Hari bertambah, bulan berganti, dan tahun demi tahun saya jalani dengan rasa percaya diri. Yah, meski ada lah pula sesekali teriakan itu hingga kini masih sering terngiang. Dan itu layak untuk diceritakan. Pernah ada, ya. Disaat saya jatuh, orang-orang yang biasanya sangat baik kepada saya tiba-tiba ia berubah wajah. Ia mulai menceritakan hidup saya. Itu KS, yang pernah buat usaha swalayan bangkrut dalam 5 tahun. Yee, buka usaha saumel cuma 5 tahun pula, caww. Buka usaha batu pecah, 5 tahun nya, langsung Ka-O. Hah, abistu buat lak resto 5 tahun yang dalam sekejap tumbang. Eng ing eeeng, 5 tahun kok sekejap, wkwka. Cak lu hitung, 5+5+5+5, 20 tahun kan? Itu artinya dalam 20 tahun belakangan saya sudah buat ini buat itu. Kan lumayan dari pada elu yang cuman ngomong doang dan enggak pernah berbuat sama sekali. Jangankan tercatat. Hah. Ngapain aja lu selama 20 tahun? Mimpii...?

Lucu...,
Saya sebenarnya ingin sekali melupakan kata-kata orang itu. Tapi nemu catatan lagi, ya jadi ingat lagi. Saya pindah lagi ke laman KS Motivasi.

Ada sebuah catatan yang saya temukan lagi akhir-akhir ini. Begini catatan saya, tempoe doeloe;

"Dan..., buat kamu yang dulunya terlanjur menilai saya. Saya ga minta makan ya sama kamu. Kenal dekat pun, kita juga, __enggak. Memilih, adalah hak setiap orang. Terakhir keputusan saya memboyong anak-anak  saya ke kampus S2, dan bahkan saya harus memilih meninggalkan anak-anak saya yang masih kecil bersama suami saja. What's wrong? Kenapa kamu bilang, saya terlalu ngikutin ego? Ada apa dengan kamu?".

====

Sambunglah kisah di atas tentang cibiran atas usaha-usaha yang bangkrut, mulai tepat setelah kalimat terakhirnya.

====

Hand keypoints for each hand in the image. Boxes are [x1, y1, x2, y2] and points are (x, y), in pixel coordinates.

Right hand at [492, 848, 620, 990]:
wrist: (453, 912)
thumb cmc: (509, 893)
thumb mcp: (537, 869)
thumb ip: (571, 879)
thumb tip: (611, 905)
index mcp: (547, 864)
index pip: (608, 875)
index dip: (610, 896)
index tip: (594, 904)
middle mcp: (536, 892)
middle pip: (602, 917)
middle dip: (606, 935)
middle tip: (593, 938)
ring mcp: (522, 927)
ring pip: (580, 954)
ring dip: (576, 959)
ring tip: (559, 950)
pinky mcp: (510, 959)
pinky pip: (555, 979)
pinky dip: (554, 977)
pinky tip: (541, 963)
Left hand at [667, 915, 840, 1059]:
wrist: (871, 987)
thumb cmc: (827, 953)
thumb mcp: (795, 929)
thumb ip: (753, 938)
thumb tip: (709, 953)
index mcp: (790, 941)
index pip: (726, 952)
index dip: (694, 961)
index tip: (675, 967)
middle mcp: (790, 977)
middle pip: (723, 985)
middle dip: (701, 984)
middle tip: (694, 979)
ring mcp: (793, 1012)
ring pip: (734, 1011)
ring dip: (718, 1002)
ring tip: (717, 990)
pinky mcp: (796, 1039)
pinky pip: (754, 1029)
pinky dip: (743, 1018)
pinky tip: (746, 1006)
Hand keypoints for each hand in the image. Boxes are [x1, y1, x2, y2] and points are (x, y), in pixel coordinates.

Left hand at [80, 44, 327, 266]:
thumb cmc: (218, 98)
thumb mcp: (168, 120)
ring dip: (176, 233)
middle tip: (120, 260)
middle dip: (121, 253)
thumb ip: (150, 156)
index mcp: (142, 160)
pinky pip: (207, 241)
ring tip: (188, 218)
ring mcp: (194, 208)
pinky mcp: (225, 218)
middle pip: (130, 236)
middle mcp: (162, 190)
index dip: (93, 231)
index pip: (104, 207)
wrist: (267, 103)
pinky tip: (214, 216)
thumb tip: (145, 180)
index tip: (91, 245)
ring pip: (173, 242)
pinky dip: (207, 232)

====

§ Hasil
Di keluarga saya, saya tidak merasa bahwa saya kehilangan suara saya. Tapi kamu diluar sana tidak yakin apakah ungkapan cinta saya pada keluarga masih relevan dengan perasaan yang saya miliki. Suami saya melihat saya sebagai pendukung baginya, tapi kan saya juga sebagai sosok yang juga memiliki aspirasi dan suara sendiri.

Dalam hubungan yang sehat, pasangan harus saling mendengarkan, bukan sekadar dengan telinga, tetapi dengan hati. Pernikahan seringkali membutuhkan 'ruang bicara', di mana kita dapat mengungkapkan rasa frustrasi atau keinginan tanpa takut akan penghakiman. You know that?

Komunikasi terbuka adalah kuncinya. Saya memberanikan diri untuk berbicara jujur pada pasangan, tidak hanya tentang perasaan saya tetapi juga tentang persepsi saya akan perasaannya. Saya akan tanyakan lebih dalam, "bagaimana perasaanmu?" atau "apa yang kamu harapkan dari semua ini?". Sesederhana ituuuw saya dan dia, tetapi bisa berdampak besar buat saya dan keluarga.

Mendengarkan sebagai rutinitas saya. Sering kali, ketika pasangan saya mengeluh, saya tidak terlalu cepat mencari solusi. Kan, kadang-kadang dia hanya butuh didengar. Saya enggak terburu-buru menghakimi atau merasionalisasi perasaannya dalam menjalani hidup.

Seringkali ya, kamu menempatkan kehidupan pribadi saya ke dalam kotak / label-label yang bisa saja sebenarnya tidak benar. Sebenarnya kamu kenapa? Apakah dengan segala kesibukan saya, kamu menempatkan kehidupan pribadi saya ke dalam lonely marriage?  Ada apa dengan kamu? Kamu membentuk asumsi tentang saya dan pasangan yang seolah-olah satu sama lain tanpa berdialog.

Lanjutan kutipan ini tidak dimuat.